* [Opdrachten]:
**a.** Op welke datum vergaderde TWERES volgens het artikel over de tweedeverblijvers met de burgemeester van Bredene?
**b.** Typ uit het artikel over de tweedeverblijvers de passage over van "Beide voorstellen werden" tot en met "nieuwe jaar 2021.".

* [Aangeleverd fragment]:
= = = = = = =

Gemeenteraad van Koksijde verwerpt voorstel over tweedeverblijvers

Een van de belangrijke doelstellingen van de vzw TWERES, bestaat erin een dialoog met het oog op een constructieve samenwerking met lokale autoriteiten tot stand te brengen.

TWERES was daarom zeer tevreden met de positieve reactie van de burgemeester van Bredene, Steve Vandenberghe ten aanzien van onze belangenvereniging. Tijdens onze vergadering met hem op 18 september 2020 benadrukte hij: „Samen kunnen we veel meer bereiken“. De burgemeester ging akkoord met een inspraakformule op het niveau van de gemeente, en ondersteunt ons pilootproject om de samenwerking met de lokale  bevolking te optimaliseren.

Op initiatief van de burgemeester van Bredene, werd TWERES ook ter sprake gebracht  op de overlegvergadering van de kustburgemeesters in oktober 2020.  Op die vergadering werd overeengekomen dat een vertegenwoordiging van TWERES uitgenodigd zal worden op een volgend burgemeestersoverleg en de vereniging van tweedeverblijvers op die manier een forum te geven voor de voltallige vergadering van kustburgemeesters.

Op 14 december 2020, behandelde de Gemeenteraad van Koksijde – op initiatief van onafhankelijk gemeenteraadslid, mevrouw Wolter Hofmans – een agendapunt betreffende tweedeverblijvers, waarbij concreet gevraagd werd  om : “(1) een luisterend oor te hebben voor de stem van tweedeverblijvers met het oog op het opstarten van een constructieve samenwerking met het gemeentebestuur, en (2) een permanente werkgroep op te richten tussen de tweede verblijvers en het gemeentebestuur.

Beide voorstellen werden helaas verworpen. Een video-opname van de – virtuele – gemeenteraad staat op de website van de gemeente Koksijde (zie onder punt 21).  Het verslag van de vergadering kan men eveneens op de gemeentelijke website vinden.

TWERES zal dit actief opvolgen en wil dit verder bespreken met de lokale autoriteiten in Koksijde. Daarom heeft voorzitter  Marie-Anne Coninsx een brief gestuurd naan de burgemeester, met kopie aan de schepenen en de gemeenteraadsleden van Koksijde, met een verzoek een vertegenwoordiging van TWERES te willen ontvangen in het nieuwe jaar 2021.

= = = = = = =

* [Gegevens]:
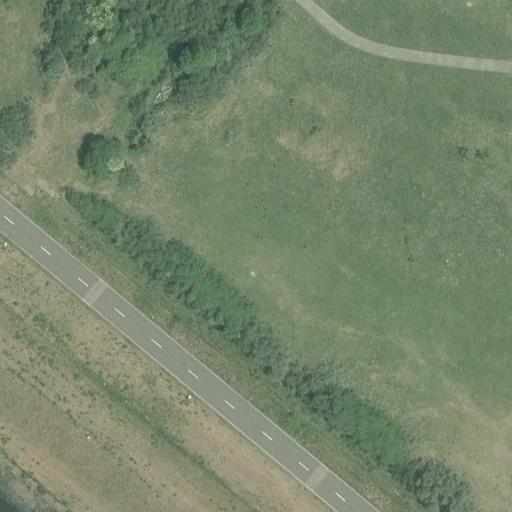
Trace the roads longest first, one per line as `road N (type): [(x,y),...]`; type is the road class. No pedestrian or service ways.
road 1 (tertiary): [(358,511),(0,212)]
road 2 (track): [(0,190),(40,126),(44,75),(70,33),(105,0)]
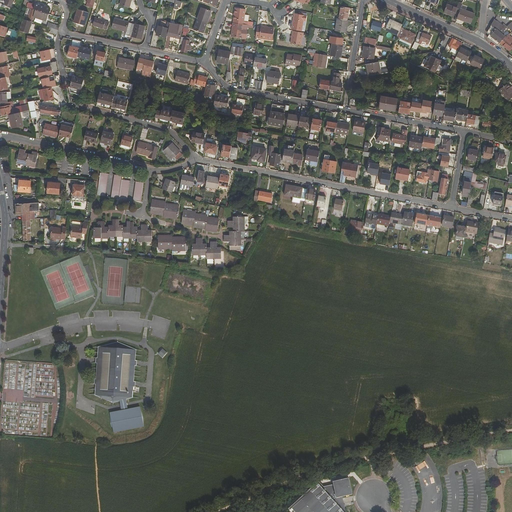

= = = = = = =

* [Antwoorden per opdracht]:
**a.** Op 18 september 2020.

**b.**
Beide voorstellen werden helaas verworpen. Een video-opname van de – virtuele – gemeenteraad staat op de website van de gemeente Koksijde (zie onder punt 21).  Het verslag van de vergadering kan men eveneens op de gemeentelijke website vinden.

TWERES zal dit actief opvolgen en wil dit verder bespreken met de lokale autoriteiten in Koksijde. Daarom heeft voorzitter  Marie-Anne Coninsx een brief gestuurd naan de burgemeester, met kopie aan de schepenen en de gemeenteraadsleden van Koksijde, met een verzoek een vertegenwoordiging van TWERES te willen ontvangen in het nieuwe jaar 2021.